A teacher who came out as a transgender man at a Catholic high school in San Francisco has been allowed to keep his job by the order of the nuns that runs the school.

An order of the Sisters of Mercy announced its support for Gabriel Bodenheimer, the San Francisco Chronicle reported (http://bit.ly/1T9VnfX ).

"This is significant for us; we did not take this lightly," said Sister Laura Reicks, president of the 16-state region of the Sisters of Mercy West Midwest Community. "We feel because of our values, the choice was this, but that didn't mean it was easy."

Supporting the dignity of each person — regardless of race, religion, sexual orientation or gender identification — aligned with the order's values, Reicks said Wednesday.

The decision reflects policy within the West Midwest Community, which sponsors or co-sponsors six high schools. It comes amid a growing national debate on transgender rights, including access to gender-specific facilities such as bathrooms and locker rooms.

On Friday, the Obama administration issued a directive telling public schools that they must allow transgender students to use bathrooms and locker rooms consistent with their gender identity.

While there is no official Catholic policy or doctrine regarding transgender people, church leaders, including Pope Benedict, have addressed the issue, noting God created males and females and that anatomy defines identity.

San Francisco Archbishop Salvatore Cordileone neither condemned nor fully endorsed the sisters' decision.

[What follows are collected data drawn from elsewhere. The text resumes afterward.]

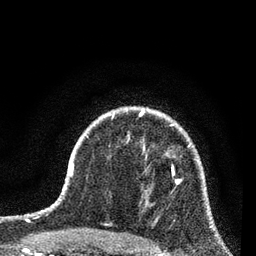
Breast MRI (dynamic contrast-enhanced), one axial slice. Slice 58 of 80 in the series (ordered by position). Cropped to one breast. Dynamic contrast-enhanced series, time point 2 of 7 at this slice position (early post-contrast). 3 T. TE 2.2 ms, TR 5.4 ms. 2 mm slice thickness. 256 × 256 image matrix, field of view 150 × 150 mm. Female patient.
Annotated regions visible in this slice (semi-automatic segmentation, software-assisted and operator-edited):
- enhancing-tissue mask used for the functional tumour volume (all voxels passing the contrast-enhancement thresholds inside the analysis volume; usually the tumour): bounding box (x1, y1, x2, y2) in pixels: (172, 165, 181, 182)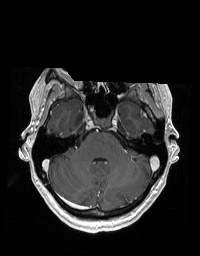
Brain MRI from a brain-tumour surgery series, one axial slice. Slice 134 of 192 in the series (ordered by position). T1-weighted post-contrast. 1 mm slice thickness. 200 × 256 image matrix, field of view 195 × 250 mm. From the clinical record (not read from this slice): histopathology: Glioblastoma; WHO grade: 2; IDH mutation: no.
Outlined on this slice (outlined manually by an expert reader):
- tumour: box from (x=75, y=108) to (x=84, y=127) px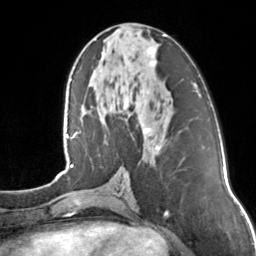
Breast MRI, one axial slice; position 62 of 160 along the scan axis; cropped to one breast; dynamic contrast-enhanced series, time point 2 of 7 at this slice position (early post-contrast); 3 T; TE 1.7 ms, TR 4.6 ms; 1 mm slice thickness; 256 × 256 image matrix, field of view 160 × 160 mm. Female patient.
Outlined on this slice (semi-automatic segmentation, software-assisted and operator-edited):
- enhancing-tissue mask used for the functional tumour volume (all voxels passing the contrast-enhancement thresholds inside the analysis volume; usually the tumour): bounding box [x1, y1, x2, y2] px = [142, 34, 166, 156]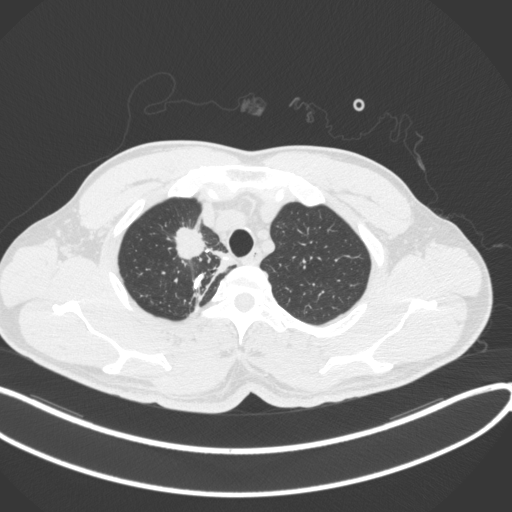
Chest CT, one axial slice. Reconstruction kernel B31f. 120 kVp. Lung window (W 1500 / L -600 HU). 1 mm slice thickness. 512 × 512 image matrix, field of view 400 × 400 mm. Male patient, age 48 years. Case-level facts recorded for this patient, not image findings: clinical TNM (as recorded): T1c N1 M1.
Structures marked on this image (bounding box drawn by a radiologist):
- lung tumour (recorded histology: adenocarcinoma): bounding box <170,223,208,265> (left, top, right, bottom; pixels)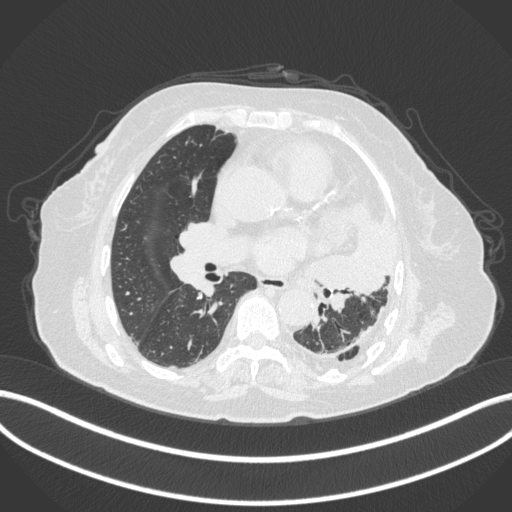
Chest CT, one axial slice. Lung window (W 1500 / L -600 HU). 1 mm slice thickness. 512 × 512 image matrix, field of view 400 × 400 mm. Female patient, age 75 years. From the clinical record (not read from this slice): clinical TNM (as recorded): T3 N3 M1.
Annotated regions visible in this slice (bounding box drawn by a radiologist):
- lung tumour (recorded histology: adenocarcinoma): bounding box <311,193,398,304> (left, top, right, bottom; pixels)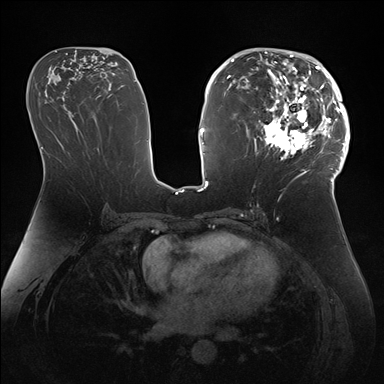
Breast MRI (dynamic contrast-enhanced), one axial slice. Slice 84 of 176 in the series (ordered by position). Dynamic contrast-enhanced series, time point 2 of 7 at this slice position (early post-contrast). 1.5 T. TE 1.5 ms, TR 4.1 ms. 1.1 mm slice thickness. 384 × 384 image matrix, field of view 340 × 340 mm. Female patient.
Annotated regions visible in this slice (semi-automatic segmentation, software-assisted and operator-edited):
- enhancing-tissue mask used for the functional tumour volume (all voxels passing the contrast-enhancement thresholds inside the analysis volume; usually the tumour): box from (x=247, y=50) to (x=346, y=172) px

"Often in such situations a balance must be struck in a way that distinct values are upheld, such as mercy and truth, or institutional integrity and respect for personal decisions affecting one's life," he said in a statement. He emphasized that such decisions should be made on a case-by-case basis, "allowing for prudential judgment."

Bodenheimer had been teaching English at Mercy High School, a college preparatory school for girls, for four years before he came out as transgender.

"It was very important to speak, and name myself, and not be silent," he said. "The response I got was tremendously positive."

The school's board chairwoman says there have been no complaints from the school community so far.